Exercise prompt: Only the lines from the beginning of the entries through the one that holds "POLECAMY PLACÓWKI" may appear in the answer, written out exactly and free of pictures.

Data for analysis:
───
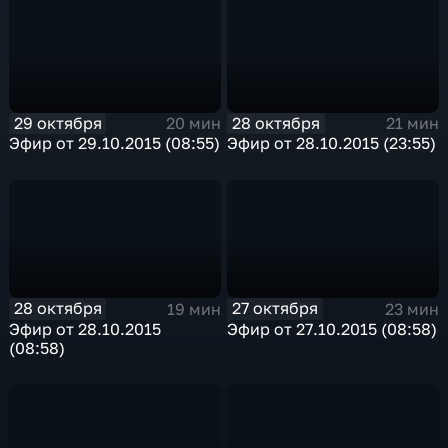
29 октября
28 октября
20 мин
21 мин
Эфир от 29.10.2015 (08:55)
Эфир от 28.10.2015 (23:55)
28 октября
27 октября
19 мин
23 мин
Эфир от 28.10.2015
Эфир от 27.10.2015 (08:58)
(08:58)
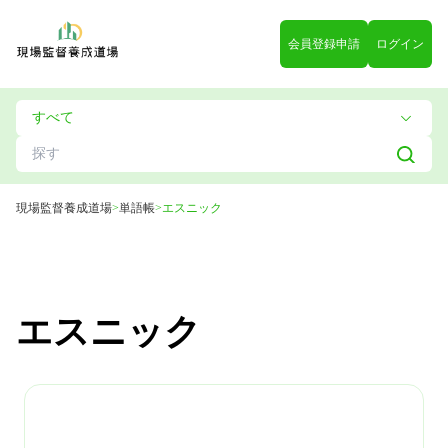
会員登録申請
ログイン
現場監督養成道場
>
単語帳
>
エスニック
エスニック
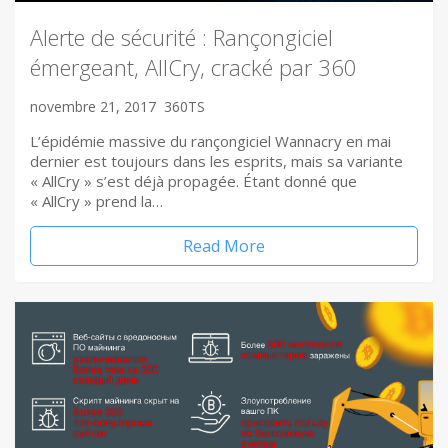
Alerte de sécurité : Rançongiciel
émergeant, AllCry, cracké par 360
novembre 21, 2017
360TS
L’épidémie massive du rançongiciel Wannacry en mai
dernier est toujours dans les esprits, mais sa variante
« AllCry » s’est déjà propagée. Étant donné que
« AllCry » prend la…
Read More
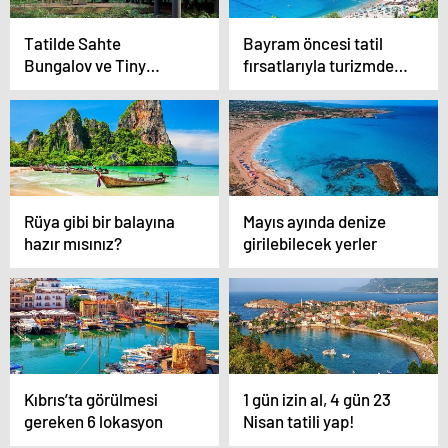
Tatilde Sahte
Bayram öncesi tatil
Bungalov ve Tiny
fırsatlarıyla turizmde
House Dolandırıcılığına
sezona hızlı açılış
Dikkat!
Rüya gibi bir balayına
Mayıs ayında denize
hazır mısınız?
girilebilecek yerler
Kıbrıs’ta görülmesi
1 gün izin al, 4 gün 23
gereken 6 lokasyon
Nisan tatili yap!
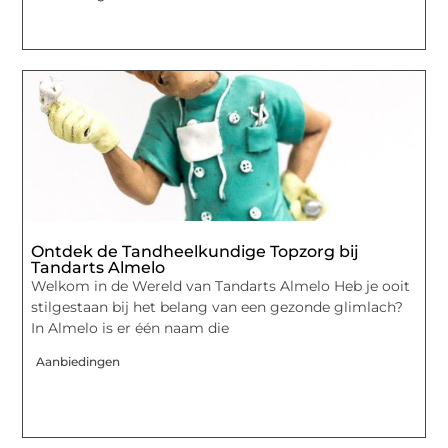
Ontdek de Tandheelkundige Topzorg bij
Tandarts Almelo
Welkom in de Wereld van Tandarts Almelo Heb je ooit
stilgestaan bij het belang van een gezonde glimlach?
In Almelo is er één naam die
Aanbiedingen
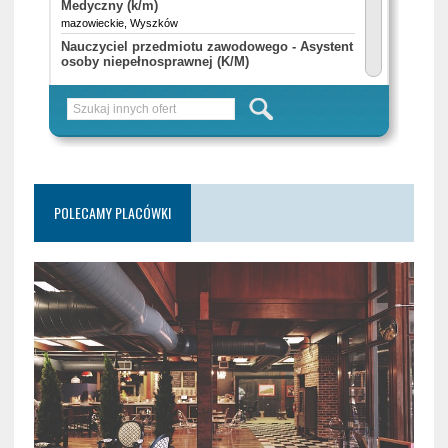
POLECAMY PLACÓWKI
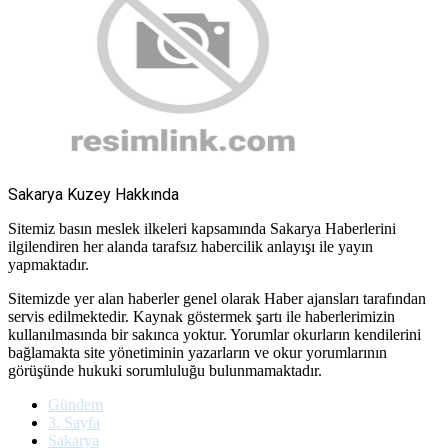
Sakarya Kuzey Hakkında
Sitemiz basın meslek ilkeleri kapsamında Sakarya Haberlerini
ilgilendiren her alanda tarafsız habercilik anlayışı ile yayın
yapmaktadır.
Sitemizde yer alan haberler genel olarak Haber ajansları tarafından
servis edilmektedir. Kaynak göstermek şartı ile haberlerimizin
kullanılmasında bir sakınca yoktur. Yorumlar okurların kendilerini
bağlamakta site yönetiminin yazarların ve okur yorumlarının
görüşünde hukuki sorumluluğu bulunmamaktadır.
Gündem
3. Sayfa
Sakarya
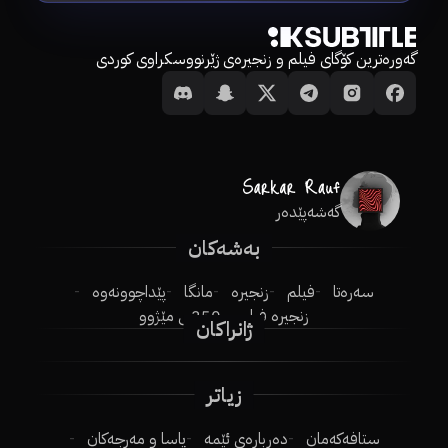
گەورەترین کۆگای فیلم و زنجیرەی ژێرنووسکراوی کوردی
گەشەپێدەر
بەشەکان
سەرەتا
فیلم
زنجیرە
مانگا
پێداچوونەوە
زنجیرە فیلم
250ـی مێژوو
ژانراکان
زیاتر
ستافەکەمان
دەربارەی ئێمە
یاسا و مەرجەکان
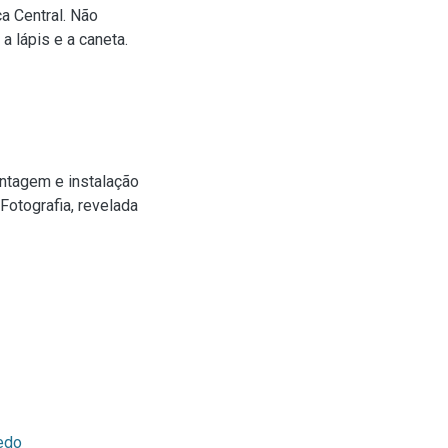
a Central. Não
a lápis e a caneta.
agem e instalação
Fotografia, revelada
edo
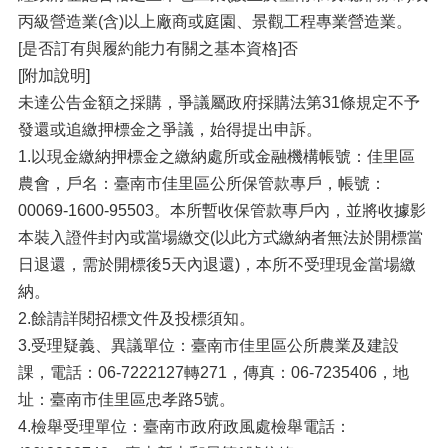
丙級營造業(含)以上廠商或庭園、景觀工程專業營造業。
[是否訂有與履約能力有關之基本資格]否
[附加說明]
未達公告金額之採購，爭議屬政府採購法第31條規定不予
發還或追繳押標金之爭議，始得提出申訴。
1.以現金繳納押標金之繳納處所或金融機構帳號：佳里區
農會，戶名：臺南市佳里區公所保管款專戶，帳號：
00069-1600-95503。本所暫收保管款專戶內，並將收據影
本裝入證件封內或當場繳交(以此方式繳納者無法於開標當
日退還，需於開標後5天內退還)，本所不受理現金當場繳
納。
2.餘請詳閱招標文件及投標須知。
3.受理疑義、異議單位：臺南市佳里區公所農業及建設
課，電話：06-7222127轉271，傳真：06-7235406，地
址：臺南市佳里區忠孝路5號。
4.檢舉受理單位：臺南市政府政風處檢舉電話：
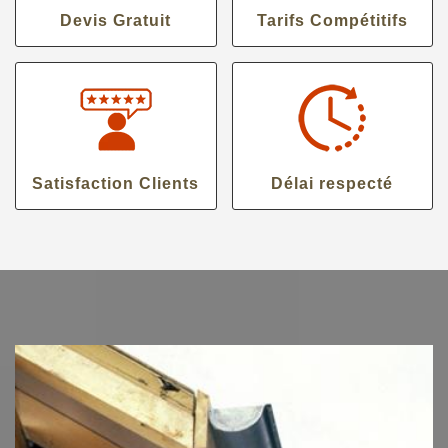
Devis Gratuit
Tarifs Compétitifs
Satisfaction Clients
Délai respecté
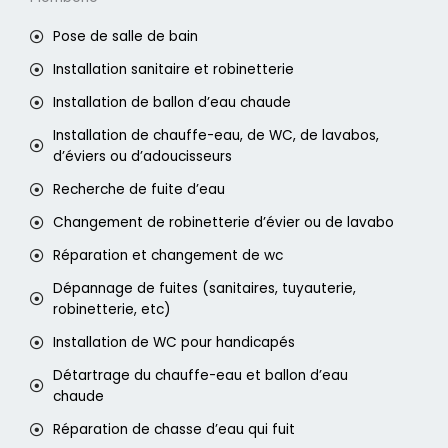
Pose de salle de bain
Installation sanitaire et robinetterie
Installation de ballon d’eau chaude
Installation de chauffe-eau, de WC, de lavabos,
d’éviers ou d’adoucisseurs
Recherche de fuite d’eau
Changement de robinetterie d’évier ou de lavabo
Réparation et changement de wc
Dépannage de fuites (sanitaires, tuyauterie,
robinetterie, etc)
Installation de WC pour handicapés
Détartrage du chauffe-eau et ballon d’eau
chaude
Réparation de chasse d’eau qui fuit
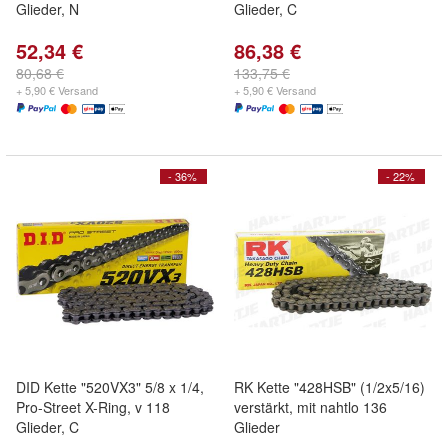
Glieder, N
Glieder, C
52,34 €
86,38 €
80,68 €
133,75 €
+ 5,90 € Versand
+ 5,90 € Versand
- 36%
- 22%
DID Kette "520VX3" 5/8 x 1/4,
RK Kette "428HSB" (1/2x5/16)
Pro-Street X-Ring, v 118
verstärkt, mit nahtlo 136
Glieder, C
Glieder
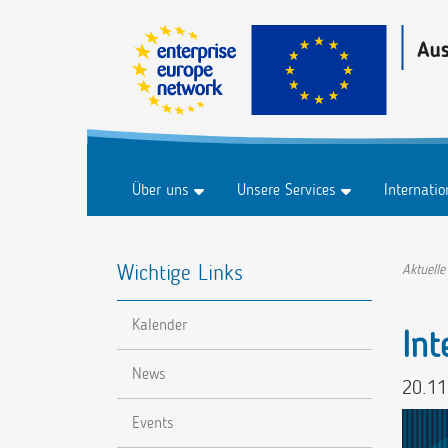
Über uns
Unsere Services
Internati
Historie
Business & Märkte
Marktplat
Wichtige Links
FAQ
Innovation & Technologie
Marktplat
Aktuelle
Forschung & Entwicklung
Veranstal
Kalender
Nachhaltigkeit
Int
Digitalisierung
News
20.11
Events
───
Exercise result:
29 октября
28 октября
20 мин
21 мин
Эфир от 29.10.2015 (08:55)
Эфир от 28.10.2015 (23:55)
28 октября
27 октября
19 мин
23 мин
Эфир от 28.10.2015
Эфир от 27.10.2015 (08:58)
(08:58)
会員登録申請
ログイン
現場監督養成道場
>
単語帳
>
エスニック
エスニック
Alerte de sécurité : Rançongiciel
émergeant, AllCry, cracké par 360
novembre 21, 2017
360TS
L’épidémie massive du rançongiciel Wannacry en mai
dernier est toujours dans les esprits, mais sa variante
« AllCry » s’est déjà propagée. Étant donné que
« AllCry » prend la…
Read More
Tatilde Sahte
Bayram öncesi tatil
Bungalov ve Tiny
fırsatlarıyla turizmde
House Dolandırıcılığına
sezona hızlı açılış
Dikkat!
Rüya gibi bir balayına
Mayıs ayında denize
hazır mısınız?
girilebilecek yerler
Kıbrıs’ta görülmesi
1 gün izin al, 4 gün 23
gereken 6 lokasyon
Nisan tatili yap!
Ontdek de Tandheelkundige Topzorg bij
Tandarts Almelo
Welkom in de Wereld van Tandarts Almelo Heb je ooit
stilgestaan bij het belang van een gezonde glimlach?
In Almelo is er één naam die
Aanbiedingen
POLECAMY PLACÓWKI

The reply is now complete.